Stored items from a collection
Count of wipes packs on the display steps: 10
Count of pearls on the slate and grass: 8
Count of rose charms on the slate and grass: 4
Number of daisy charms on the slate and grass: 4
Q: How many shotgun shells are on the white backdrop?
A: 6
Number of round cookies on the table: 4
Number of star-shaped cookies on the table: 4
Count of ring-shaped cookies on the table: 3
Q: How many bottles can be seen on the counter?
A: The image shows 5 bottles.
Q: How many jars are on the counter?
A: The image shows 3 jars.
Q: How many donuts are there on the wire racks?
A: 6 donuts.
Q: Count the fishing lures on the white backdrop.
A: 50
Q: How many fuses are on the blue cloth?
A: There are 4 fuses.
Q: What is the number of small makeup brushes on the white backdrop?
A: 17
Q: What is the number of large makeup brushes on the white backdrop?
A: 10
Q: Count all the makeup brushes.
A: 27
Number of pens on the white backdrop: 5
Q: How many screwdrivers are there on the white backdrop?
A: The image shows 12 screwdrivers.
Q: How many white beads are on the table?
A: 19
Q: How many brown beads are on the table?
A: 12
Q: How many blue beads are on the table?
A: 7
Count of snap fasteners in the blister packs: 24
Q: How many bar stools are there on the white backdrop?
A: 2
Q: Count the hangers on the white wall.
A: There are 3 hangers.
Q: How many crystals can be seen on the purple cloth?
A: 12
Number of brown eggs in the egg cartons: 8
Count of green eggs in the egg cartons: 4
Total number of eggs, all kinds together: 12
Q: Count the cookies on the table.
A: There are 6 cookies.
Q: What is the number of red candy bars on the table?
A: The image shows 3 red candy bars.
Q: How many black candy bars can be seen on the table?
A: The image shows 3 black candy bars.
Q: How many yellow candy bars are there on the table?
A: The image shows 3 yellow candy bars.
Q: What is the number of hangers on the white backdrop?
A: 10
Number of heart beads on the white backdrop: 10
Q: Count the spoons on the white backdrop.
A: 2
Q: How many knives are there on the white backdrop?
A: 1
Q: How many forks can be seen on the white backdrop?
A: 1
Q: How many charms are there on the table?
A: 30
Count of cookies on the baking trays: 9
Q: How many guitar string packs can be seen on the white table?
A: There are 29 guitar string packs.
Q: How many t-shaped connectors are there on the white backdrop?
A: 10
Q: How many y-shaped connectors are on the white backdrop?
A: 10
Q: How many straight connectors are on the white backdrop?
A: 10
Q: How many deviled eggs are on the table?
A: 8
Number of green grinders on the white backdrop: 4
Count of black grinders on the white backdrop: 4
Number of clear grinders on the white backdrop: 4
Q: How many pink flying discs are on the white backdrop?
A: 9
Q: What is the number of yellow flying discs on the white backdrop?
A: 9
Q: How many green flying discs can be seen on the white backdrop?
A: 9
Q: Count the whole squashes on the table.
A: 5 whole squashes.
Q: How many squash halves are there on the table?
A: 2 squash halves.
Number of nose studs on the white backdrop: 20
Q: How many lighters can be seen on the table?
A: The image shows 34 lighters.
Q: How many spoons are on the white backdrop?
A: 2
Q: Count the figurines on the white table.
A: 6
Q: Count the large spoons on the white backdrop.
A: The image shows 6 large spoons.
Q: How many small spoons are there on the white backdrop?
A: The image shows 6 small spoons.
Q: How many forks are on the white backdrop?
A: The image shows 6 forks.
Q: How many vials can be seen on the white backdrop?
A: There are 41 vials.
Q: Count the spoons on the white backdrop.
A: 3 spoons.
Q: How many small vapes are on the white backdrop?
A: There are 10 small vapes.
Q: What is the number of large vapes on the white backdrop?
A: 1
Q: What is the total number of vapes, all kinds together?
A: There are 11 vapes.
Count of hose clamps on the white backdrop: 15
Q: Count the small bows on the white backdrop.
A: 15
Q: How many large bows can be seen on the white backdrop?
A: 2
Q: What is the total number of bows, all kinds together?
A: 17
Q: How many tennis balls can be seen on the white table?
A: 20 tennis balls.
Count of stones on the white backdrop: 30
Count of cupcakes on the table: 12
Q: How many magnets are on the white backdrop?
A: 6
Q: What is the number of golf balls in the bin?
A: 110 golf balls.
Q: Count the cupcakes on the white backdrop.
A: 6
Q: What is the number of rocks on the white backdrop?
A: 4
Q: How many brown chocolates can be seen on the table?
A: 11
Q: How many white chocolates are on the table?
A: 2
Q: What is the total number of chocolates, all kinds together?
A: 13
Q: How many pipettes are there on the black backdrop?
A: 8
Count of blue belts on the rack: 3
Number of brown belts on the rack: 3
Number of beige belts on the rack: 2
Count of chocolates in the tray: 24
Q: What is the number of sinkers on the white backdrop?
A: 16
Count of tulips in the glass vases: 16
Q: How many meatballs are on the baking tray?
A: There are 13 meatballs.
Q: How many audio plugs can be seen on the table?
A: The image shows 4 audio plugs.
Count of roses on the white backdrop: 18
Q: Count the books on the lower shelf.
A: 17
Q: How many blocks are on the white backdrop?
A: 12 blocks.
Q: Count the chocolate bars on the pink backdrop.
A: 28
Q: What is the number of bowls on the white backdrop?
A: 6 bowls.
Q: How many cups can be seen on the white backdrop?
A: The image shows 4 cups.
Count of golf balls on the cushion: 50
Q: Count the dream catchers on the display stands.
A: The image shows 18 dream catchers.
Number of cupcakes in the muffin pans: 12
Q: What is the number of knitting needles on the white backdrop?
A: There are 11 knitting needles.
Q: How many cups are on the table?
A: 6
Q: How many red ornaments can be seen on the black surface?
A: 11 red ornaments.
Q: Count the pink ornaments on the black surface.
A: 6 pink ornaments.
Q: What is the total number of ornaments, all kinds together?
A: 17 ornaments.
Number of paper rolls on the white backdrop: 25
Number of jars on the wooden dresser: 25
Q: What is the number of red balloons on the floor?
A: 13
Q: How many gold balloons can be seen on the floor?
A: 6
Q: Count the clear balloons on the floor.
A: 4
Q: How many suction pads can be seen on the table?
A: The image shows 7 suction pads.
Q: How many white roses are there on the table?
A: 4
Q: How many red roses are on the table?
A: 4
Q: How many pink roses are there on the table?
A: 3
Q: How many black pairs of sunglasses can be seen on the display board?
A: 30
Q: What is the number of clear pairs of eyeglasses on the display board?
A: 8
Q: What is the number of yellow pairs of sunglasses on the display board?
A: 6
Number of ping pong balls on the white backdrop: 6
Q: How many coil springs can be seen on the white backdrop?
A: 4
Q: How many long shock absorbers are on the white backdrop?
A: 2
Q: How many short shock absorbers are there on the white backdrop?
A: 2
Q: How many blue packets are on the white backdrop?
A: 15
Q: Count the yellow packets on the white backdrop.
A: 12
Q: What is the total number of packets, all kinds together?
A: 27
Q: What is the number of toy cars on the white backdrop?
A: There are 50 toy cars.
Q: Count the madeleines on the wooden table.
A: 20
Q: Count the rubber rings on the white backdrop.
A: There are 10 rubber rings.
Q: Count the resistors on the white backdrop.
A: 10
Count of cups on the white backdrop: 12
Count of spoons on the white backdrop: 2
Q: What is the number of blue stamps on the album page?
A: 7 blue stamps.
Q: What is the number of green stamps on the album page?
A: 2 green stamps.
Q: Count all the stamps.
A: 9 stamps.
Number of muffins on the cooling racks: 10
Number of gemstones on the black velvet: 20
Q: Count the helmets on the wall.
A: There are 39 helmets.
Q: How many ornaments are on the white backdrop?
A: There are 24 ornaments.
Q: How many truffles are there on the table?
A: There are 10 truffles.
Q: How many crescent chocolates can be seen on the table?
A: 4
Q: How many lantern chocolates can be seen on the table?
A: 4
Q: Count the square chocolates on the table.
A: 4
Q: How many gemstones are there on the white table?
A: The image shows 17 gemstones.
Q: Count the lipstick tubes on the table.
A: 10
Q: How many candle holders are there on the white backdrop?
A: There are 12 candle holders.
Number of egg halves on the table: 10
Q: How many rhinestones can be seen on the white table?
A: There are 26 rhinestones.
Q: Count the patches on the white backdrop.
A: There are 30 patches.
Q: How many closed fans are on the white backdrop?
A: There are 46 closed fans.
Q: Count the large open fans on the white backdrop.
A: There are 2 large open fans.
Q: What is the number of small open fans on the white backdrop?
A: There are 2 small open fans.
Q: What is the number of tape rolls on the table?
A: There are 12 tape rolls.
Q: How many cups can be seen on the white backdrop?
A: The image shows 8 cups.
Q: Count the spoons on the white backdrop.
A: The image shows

▸ **Given problem**
Rewrite only the stretch of items that opens with the line containing "Q: How many blue beads are on the table?" and closes with the line containing "Total number of eggs, all kinds together: 12", changing "egg cartons" to "egg trays" and leaving everything else as it is.

▸ **Correct answer**
Q: How many blue beads are on the table?
A: 7
Count of snap fasteners in the blister packs: 24
Q: How many bar stools are there on the white backdrop?
A: 2
Q: Count the hangers on the white wall.
A: There are 3 hangers.
Q: How many crystals can be seen on the purple cloth?
A: 12
Number of brown eggs in the egg trays: 8
Count of green eggs in the egg trays: 4
Total number of eggs, all kinds together: 12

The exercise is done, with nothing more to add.